Intervista

La prima traduzione delle fiabe del Basile. A colloquio con Roberta Morano

Il frontespizio della prima traduzione in lingua italiana de Lo cunto de li cunti di Giambattista Basile, 1747.

Cenerentola o il Gatto con gli stivali: tutti ci ricordiamo di queste indimenticabili fiabe, ma pochi di noi sanno da dove derivino realmente. Soprattutto è spesso disertato dalle guide letterarie – ma non dall’illustre italianista Benedetto Croce che ne era un grande estimatore – il primo libro che intese renderle note, rivestendole di un’aura popolare ma non solo: Lo cunto de li cunti, infatti – questo il titolo dell’opera del napoletano Giambattista Basile (1566-1632) – fece molto di più, codificando la fiaba, per la prima volta, come vero e proprio genere letterario. Racconti – in tutto nell’opera 50, assieme al racconto che fornisce la cornice a tutti gli altri – attraverso i quali far rivivere storie dal sapore antico, emerse dalla saggezza popolare ma poi anche adatte all’intrattenimento del pubblico adulto delle corti, per mettere in moto un gioco immaginario, capace oltre a stuzzicare la fantasia, di dar vita a una lezione morale, in grado di ispirare il vissuto di ciascuno.

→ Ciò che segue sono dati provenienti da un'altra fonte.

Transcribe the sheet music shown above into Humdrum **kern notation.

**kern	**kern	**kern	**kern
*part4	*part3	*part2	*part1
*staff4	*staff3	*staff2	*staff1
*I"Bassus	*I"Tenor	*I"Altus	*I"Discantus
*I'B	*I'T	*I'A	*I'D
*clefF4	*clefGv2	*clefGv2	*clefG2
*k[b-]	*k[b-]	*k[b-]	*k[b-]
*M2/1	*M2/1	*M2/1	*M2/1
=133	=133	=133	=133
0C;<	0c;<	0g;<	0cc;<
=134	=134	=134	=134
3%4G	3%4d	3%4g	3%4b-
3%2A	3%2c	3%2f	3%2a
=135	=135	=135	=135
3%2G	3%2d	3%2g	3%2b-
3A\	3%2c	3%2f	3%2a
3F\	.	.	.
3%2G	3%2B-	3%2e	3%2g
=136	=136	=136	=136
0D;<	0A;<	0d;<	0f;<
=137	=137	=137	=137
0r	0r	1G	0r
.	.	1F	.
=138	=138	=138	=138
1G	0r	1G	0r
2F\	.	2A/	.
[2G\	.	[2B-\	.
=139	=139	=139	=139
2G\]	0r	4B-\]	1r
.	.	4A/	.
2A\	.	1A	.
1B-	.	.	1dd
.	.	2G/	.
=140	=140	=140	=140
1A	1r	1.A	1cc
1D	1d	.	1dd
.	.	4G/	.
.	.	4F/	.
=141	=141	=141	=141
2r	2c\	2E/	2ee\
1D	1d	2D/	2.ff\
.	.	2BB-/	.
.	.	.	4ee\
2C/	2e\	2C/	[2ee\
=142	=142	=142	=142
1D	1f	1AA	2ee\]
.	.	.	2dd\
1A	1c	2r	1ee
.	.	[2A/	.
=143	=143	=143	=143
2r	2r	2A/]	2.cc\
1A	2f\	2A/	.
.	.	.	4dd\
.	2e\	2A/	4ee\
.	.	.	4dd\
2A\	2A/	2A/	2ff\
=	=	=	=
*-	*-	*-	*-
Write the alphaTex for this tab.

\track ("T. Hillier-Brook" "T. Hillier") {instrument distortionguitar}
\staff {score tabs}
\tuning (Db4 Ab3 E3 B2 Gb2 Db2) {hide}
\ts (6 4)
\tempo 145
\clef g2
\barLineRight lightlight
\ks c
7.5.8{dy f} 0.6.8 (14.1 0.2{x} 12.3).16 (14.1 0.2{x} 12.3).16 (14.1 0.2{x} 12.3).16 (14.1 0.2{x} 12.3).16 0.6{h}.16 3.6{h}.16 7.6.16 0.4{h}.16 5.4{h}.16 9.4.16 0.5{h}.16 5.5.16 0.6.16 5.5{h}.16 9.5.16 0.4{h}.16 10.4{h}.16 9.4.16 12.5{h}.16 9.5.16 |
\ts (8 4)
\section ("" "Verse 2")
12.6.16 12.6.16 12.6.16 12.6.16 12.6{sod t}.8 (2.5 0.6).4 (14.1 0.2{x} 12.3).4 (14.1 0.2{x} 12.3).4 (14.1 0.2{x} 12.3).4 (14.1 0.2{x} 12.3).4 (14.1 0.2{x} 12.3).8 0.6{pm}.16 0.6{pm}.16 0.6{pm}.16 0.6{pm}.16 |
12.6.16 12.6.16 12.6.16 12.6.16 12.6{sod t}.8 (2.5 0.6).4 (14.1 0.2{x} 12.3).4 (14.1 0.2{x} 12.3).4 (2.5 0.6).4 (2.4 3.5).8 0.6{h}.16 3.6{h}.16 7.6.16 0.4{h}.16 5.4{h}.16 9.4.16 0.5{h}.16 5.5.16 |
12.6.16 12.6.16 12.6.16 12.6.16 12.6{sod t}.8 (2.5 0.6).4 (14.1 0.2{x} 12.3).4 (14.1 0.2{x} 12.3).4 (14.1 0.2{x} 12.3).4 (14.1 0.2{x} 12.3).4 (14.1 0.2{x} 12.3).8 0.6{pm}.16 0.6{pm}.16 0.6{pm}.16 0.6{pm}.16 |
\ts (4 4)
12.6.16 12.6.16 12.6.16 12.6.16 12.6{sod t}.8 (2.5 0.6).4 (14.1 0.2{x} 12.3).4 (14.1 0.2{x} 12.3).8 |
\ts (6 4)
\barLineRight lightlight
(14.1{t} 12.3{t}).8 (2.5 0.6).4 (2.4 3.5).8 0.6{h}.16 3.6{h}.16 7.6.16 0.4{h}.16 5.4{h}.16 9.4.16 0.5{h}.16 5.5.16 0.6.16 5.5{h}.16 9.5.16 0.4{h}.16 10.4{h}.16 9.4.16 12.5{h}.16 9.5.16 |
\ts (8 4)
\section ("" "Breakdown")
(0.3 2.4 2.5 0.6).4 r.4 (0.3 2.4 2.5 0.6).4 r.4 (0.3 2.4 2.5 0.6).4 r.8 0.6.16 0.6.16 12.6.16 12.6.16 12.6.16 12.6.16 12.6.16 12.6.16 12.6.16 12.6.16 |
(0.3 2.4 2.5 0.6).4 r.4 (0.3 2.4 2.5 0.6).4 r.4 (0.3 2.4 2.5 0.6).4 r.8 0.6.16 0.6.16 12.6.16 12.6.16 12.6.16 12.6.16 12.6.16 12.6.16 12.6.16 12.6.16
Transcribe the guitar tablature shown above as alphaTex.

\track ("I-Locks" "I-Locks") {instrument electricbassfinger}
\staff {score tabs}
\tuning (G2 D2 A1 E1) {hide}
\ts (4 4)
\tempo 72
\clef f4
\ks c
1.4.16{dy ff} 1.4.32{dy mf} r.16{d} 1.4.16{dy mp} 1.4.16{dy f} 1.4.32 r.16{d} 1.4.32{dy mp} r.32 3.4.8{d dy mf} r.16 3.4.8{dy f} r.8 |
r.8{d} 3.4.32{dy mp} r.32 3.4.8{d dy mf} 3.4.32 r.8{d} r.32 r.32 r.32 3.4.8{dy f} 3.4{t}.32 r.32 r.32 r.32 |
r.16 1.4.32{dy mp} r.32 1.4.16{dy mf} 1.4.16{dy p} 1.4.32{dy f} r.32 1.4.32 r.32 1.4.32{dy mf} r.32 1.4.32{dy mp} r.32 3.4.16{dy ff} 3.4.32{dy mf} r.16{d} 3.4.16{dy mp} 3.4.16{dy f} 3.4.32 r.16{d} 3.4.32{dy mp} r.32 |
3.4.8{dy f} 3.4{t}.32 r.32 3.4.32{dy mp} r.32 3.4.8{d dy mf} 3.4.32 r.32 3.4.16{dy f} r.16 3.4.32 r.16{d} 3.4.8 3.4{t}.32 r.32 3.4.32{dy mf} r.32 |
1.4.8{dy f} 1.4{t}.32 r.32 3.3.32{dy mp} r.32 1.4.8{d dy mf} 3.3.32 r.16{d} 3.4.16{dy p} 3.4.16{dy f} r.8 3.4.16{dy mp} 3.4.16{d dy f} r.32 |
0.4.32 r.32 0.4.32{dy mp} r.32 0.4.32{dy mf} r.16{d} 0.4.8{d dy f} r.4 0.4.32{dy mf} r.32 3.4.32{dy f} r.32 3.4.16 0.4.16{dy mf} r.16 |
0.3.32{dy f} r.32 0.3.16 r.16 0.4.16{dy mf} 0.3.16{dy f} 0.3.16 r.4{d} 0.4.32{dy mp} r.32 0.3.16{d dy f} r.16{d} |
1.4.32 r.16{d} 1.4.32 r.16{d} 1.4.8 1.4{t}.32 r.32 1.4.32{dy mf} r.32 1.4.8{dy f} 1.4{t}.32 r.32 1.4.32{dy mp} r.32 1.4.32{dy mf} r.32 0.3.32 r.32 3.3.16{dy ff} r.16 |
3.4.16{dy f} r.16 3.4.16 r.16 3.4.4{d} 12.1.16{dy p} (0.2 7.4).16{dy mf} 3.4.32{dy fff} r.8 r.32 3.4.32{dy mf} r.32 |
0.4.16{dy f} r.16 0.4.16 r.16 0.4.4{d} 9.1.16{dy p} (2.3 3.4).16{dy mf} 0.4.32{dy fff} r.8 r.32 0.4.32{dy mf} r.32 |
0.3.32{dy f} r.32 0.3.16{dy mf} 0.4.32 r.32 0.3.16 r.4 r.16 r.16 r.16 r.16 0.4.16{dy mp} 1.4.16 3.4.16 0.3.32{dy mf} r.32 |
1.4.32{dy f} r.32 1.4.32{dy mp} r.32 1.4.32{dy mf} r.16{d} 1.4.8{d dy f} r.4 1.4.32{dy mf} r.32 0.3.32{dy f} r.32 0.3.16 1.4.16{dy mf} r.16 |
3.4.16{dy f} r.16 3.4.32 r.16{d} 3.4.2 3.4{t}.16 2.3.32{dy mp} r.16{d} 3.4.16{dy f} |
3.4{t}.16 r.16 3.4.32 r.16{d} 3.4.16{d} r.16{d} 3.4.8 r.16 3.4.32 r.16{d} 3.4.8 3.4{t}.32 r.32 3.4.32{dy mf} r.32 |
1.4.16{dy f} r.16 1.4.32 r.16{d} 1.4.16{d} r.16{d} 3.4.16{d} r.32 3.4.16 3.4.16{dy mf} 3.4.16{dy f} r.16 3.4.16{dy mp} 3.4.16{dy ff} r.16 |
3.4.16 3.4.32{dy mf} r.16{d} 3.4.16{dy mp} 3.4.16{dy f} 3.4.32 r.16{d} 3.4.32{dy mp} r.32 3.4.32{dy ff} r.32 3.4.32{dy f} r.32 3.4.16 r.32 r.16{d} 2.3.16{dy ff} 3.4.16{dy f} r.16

Da poco, di questo libro secentesco capitale, scritto interamente in napoletano, grazie al lavoro della dott.ssa Roberta Morano, si possiede anche l’originale della prima trasposizione in italiano, data alle stampe da un anonimo curatore nel 1747 e rintracciata dalla ricercatrice oltreoceano. I risultati di questa appassionante ricerca sono editi nel saggio Il conto de’ conti. Le fiabe del Basile nella prima traduzione settecentesca, presentato per la prima volta lo scorso dicembre alla Biblioteca Salita dei Frati di Lugano. In compagnia della studiosa, entriamo domanda dopo domanda nel suo laboratorio di ricerca, alla scoperta del valore di quest’opera e, più in generale, del Basile stesso.